__TASK TO COMPLETE__: Which lines mention "Data"? Show each one from the listing.

__INFORMATION GIVEN__:
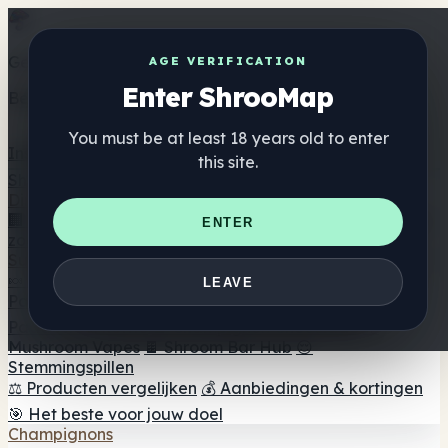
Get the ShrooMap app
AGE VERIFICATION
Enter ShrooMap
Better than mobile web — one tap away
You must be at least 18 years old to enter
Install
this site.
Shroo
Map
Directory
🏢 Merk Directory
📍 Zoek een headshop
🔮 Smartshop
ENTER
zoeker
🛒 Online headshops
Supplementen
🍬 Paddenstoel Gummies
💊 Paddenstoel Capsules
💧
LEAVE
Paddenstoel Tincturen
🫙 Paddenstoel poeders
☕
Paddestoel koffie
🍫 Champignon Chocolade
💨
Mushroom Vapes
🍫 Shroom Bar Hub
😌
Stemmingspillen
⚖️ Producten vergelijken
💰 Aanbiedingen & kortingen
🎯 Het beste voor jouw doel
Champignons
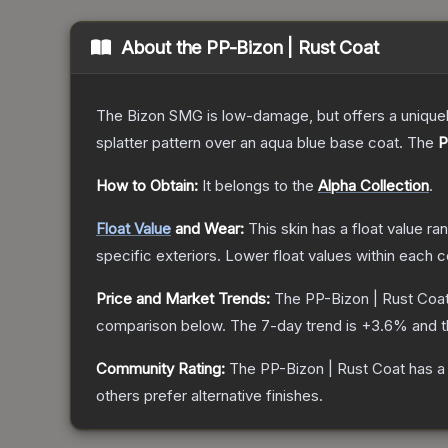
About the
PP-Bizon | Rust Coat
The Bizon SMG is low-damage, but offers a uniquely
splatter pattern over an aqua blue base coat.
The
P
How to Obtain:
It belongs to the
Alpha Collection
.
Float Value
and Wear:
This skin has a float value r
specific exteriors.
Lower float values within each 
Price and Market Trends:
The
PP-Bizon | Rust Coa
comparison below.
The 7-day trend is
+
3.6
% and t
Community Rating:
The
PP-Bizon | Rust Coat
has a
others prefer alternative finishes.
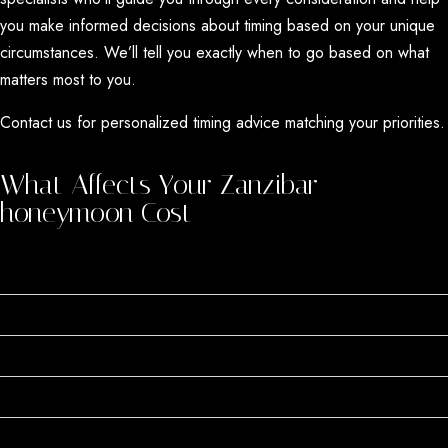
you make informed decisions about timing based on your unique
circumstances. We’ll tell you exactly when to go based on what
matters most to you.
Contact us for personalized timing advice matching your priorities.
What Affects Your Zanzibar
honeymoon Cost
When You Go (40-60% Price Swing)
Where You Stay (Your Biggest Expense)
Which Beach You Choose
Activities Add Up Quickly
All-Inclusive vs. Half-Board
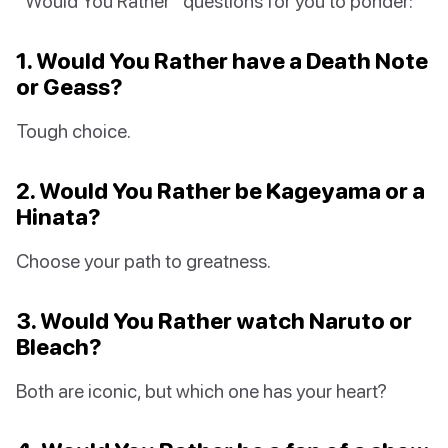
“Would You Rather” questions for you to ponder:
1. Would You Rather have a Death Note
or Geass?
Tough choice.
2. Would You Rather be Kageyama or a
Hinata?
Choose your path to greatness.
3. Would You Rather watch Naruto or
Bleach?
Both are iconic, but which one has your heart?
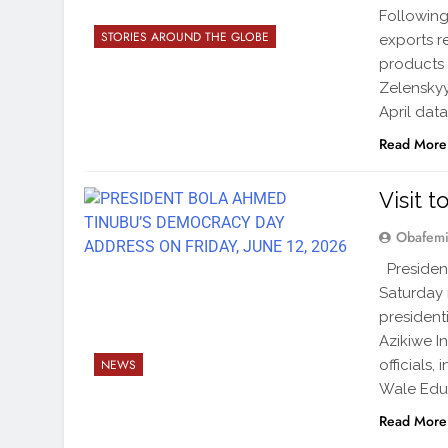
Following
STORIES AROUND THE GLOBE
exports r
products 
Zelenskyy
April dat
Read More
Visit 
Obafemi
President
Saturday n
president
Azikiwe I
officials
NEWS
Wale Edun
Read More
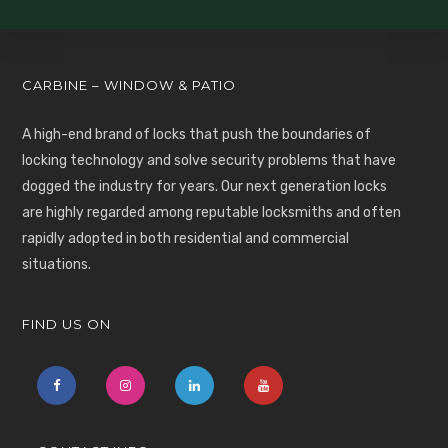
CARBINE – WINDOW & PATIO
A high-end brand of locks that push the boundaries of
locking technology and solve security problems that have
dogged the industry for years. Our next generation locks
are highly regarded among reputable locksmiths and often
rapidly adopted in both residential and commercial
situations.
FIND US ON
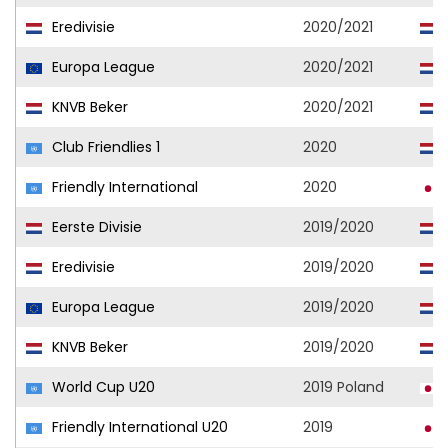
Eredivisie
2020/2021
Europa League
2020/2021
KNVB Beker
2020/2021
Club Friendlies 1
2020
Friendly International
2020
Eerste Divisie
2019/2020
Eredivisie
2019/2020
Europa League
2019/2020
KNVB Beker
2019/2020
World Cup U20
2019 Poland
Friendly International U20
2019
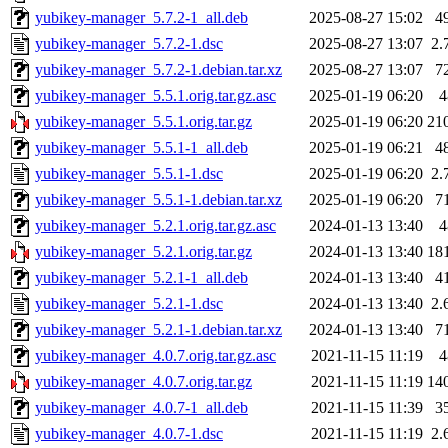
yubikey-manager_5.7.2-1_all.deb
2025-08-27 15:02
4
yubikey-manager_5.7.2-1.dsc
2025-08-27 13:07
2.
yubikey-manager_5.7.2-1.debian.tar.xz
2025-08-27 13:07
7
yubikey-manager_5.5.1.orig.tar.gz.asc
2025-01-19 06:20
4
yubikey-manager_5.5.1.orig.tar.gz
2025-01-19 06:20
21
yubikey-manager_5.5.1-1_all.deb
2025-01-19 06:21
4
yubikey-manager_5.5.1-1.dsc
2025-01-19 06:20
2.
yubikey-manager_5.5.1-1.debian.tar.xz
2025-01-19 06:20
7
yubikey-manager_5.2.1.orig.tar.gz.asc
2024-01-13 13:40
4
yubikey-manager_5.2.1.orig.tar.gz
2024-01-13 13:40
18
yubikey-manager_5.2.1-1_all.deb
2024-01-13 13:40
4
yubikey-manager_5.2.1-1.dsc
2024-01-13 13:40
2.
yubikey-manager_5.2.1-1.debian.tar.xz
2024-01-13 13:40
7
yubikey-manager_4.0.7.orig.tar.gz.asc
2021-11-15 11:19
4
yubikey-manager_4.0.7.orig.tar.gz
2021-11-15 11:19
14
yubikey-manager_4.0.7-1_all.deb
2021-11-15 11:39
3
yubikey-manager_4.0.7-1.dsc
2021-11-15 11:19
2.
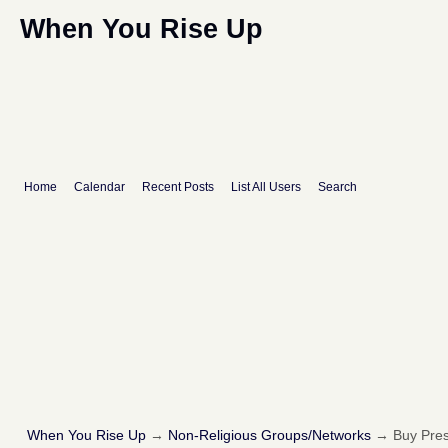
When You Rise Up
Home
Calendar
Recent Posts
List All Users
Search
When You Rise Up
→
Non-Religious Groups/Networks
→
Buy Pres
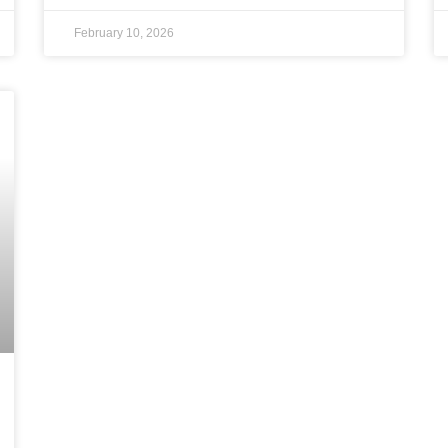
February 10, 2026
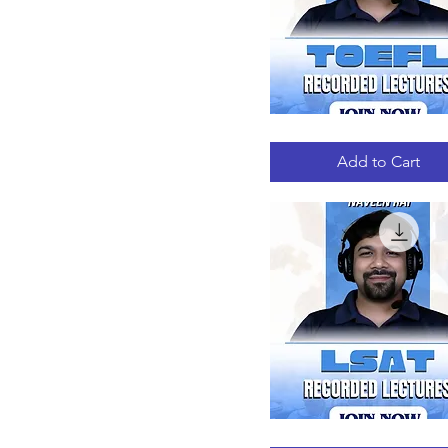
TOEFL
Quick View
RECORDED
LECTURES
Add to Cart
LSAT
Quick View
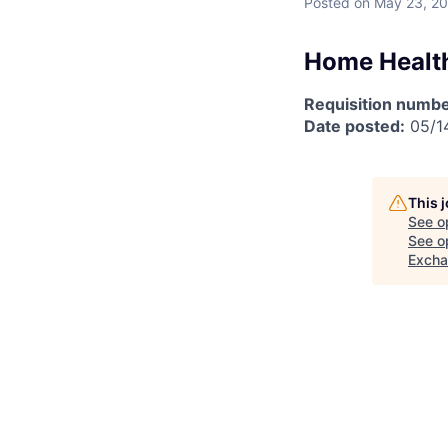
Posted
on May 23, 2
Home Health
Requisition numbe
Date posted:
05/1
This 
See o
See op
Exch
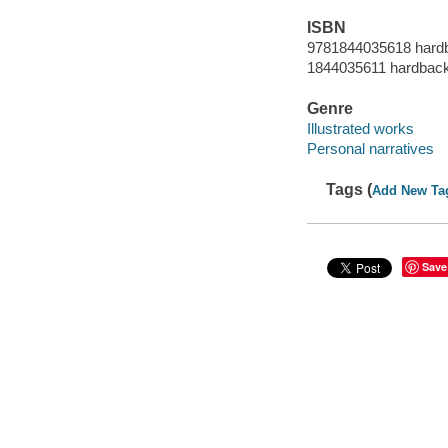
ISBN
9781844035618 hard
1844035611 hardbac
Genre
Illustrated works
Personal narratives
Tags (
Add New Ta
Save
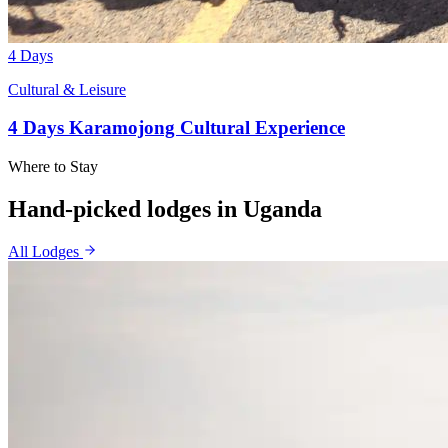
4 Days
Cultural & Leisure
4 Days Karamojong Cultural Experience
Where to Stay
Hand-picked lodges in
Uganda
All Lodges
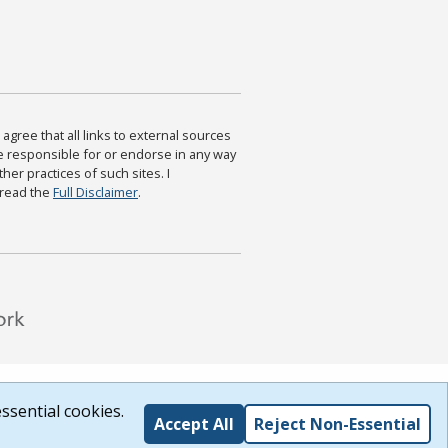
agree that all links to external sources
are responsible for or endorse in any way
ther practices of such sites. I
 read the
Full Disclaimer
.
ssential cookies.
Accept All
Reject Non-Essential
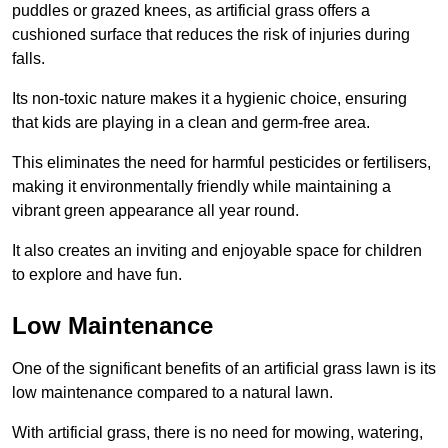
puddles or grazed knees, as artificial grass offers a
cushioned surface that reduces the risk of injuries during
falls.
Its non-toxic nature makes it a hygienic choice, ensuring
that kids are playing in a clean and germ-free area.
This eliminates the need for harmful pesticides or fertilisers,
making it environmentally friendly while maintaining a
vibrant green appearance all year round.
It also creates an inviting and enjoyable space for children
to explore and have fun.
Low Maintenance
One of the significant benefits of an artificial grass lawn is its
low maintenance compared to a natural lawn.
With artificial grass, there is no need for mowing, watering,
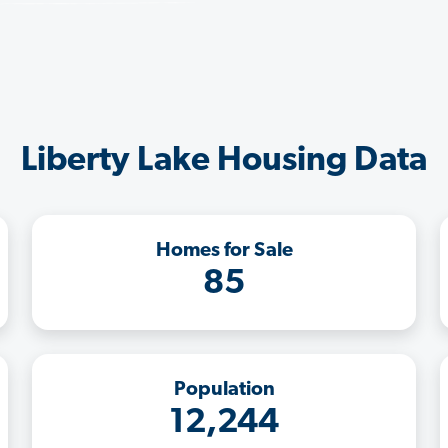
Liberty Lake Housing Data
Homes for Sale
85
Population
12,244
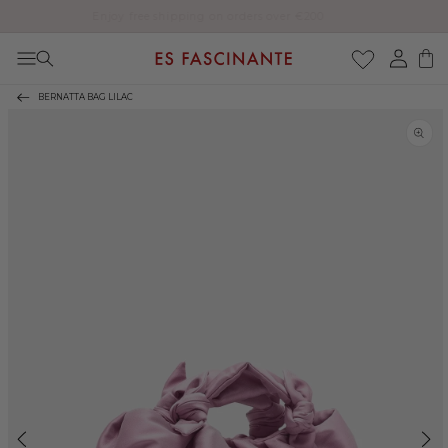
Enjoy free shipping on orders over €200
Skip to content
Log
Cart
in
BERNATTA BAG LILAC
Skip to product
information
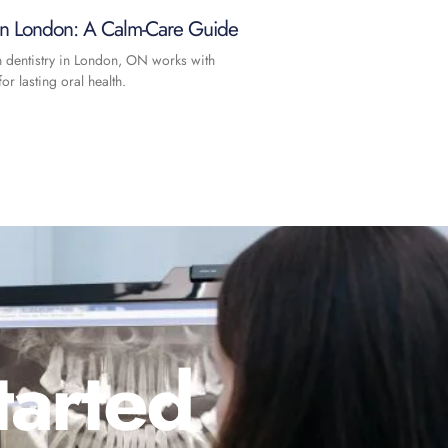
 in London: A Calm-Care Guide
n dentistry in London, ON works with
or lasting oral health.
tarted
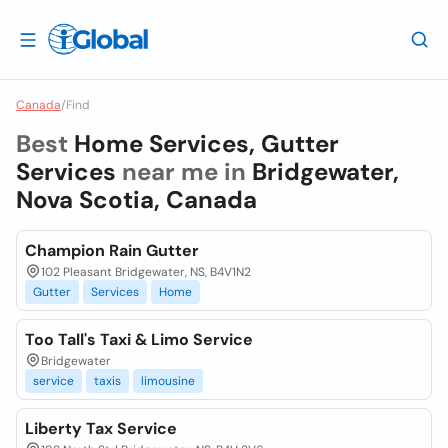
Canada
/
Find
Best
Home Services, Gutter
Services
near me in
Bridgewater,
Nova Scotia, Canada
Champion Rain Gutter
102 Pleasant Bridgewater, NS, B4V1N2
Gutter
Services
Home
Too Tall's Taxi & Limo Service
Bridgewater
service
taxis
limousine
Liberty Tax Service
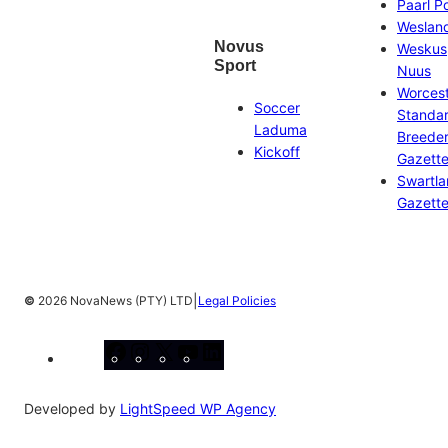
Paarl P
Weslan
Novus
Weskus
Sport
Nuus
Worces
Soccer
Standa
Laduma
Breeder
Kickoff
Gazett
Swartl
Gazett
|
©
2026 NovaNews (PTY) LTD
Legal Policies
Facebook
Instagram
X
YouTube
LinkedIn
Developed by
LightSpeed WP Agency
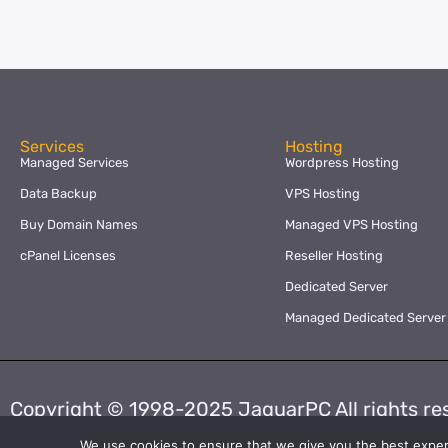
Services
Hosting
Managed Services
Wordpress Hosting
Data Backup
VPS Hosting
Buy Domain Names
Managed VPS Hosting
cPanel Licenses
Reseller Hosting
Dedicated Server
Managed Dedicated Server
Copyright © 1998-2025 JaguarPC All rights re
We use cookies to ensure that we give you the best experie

__OUTPUT OF THE TASK__:
Liberty Lake Housing Data
Data Backup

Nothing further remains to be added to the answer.